May 8, 2023 at 9:26 am #6840442) “The risk assessment process RELEVANT to the preparation of the financial statements …” is a component of a system of internal control (because ISA 315 says so).
This isn’t explained much for AA because it concerns business risk which is NOT examinable for AA, but I will give you a little example.
A company uses harmful chemicals in the manufacturing process which gives rise to toxic waste. Any spillage may result in fines/penalties from the environmental agency. Spillage is a business risk – fines/penalties affect the financial statements (because they are an expense/liability).

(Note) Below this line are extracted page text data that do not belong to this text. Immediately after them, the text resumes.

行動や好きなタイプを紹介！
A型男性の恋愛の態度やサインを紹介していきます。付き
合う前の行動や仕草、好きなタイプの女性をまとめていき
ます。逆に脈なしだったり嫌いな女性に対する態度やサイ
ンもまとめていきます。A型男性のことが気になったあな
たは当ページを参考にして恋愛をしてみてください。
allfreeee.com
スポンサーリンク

Having identified the risks associated with using the chemicals (e.g. accidental spillage, health and safety of employees, contamination of environment …), management will need to put controls in place to reduce those business risks to an acceptable level. If NOT, the risk of material misstatement in the financial statements is increased.
May 8, 2023 at 9:32 am #6840463) Yes – e.g. if controls to “capture” transactions are inadequate, the omissions give rise to misstatement.
May 13, 2023 at 1:16 pm #684296Sir for example if the there is no risk assessment process in regards to inventory, there ARE Chances of theft, and if the management fails to asses the risk , they might be unware of the theft and the figure might end up on FS. is this what you mean sir for risk assesment?
May 15, 2023 at 8:11 am #684378Looking at the risk of theft of a company’s assets would be just one aspect of the risk assessment process. For sure, if management does not put controls in place to safeguard assets (not only from theft but from obsolescence/deterioration, etc), there will be a higher risk of material misstatement in the FS than if there were controls to prevent theft/obsolescence/deterioration, etc.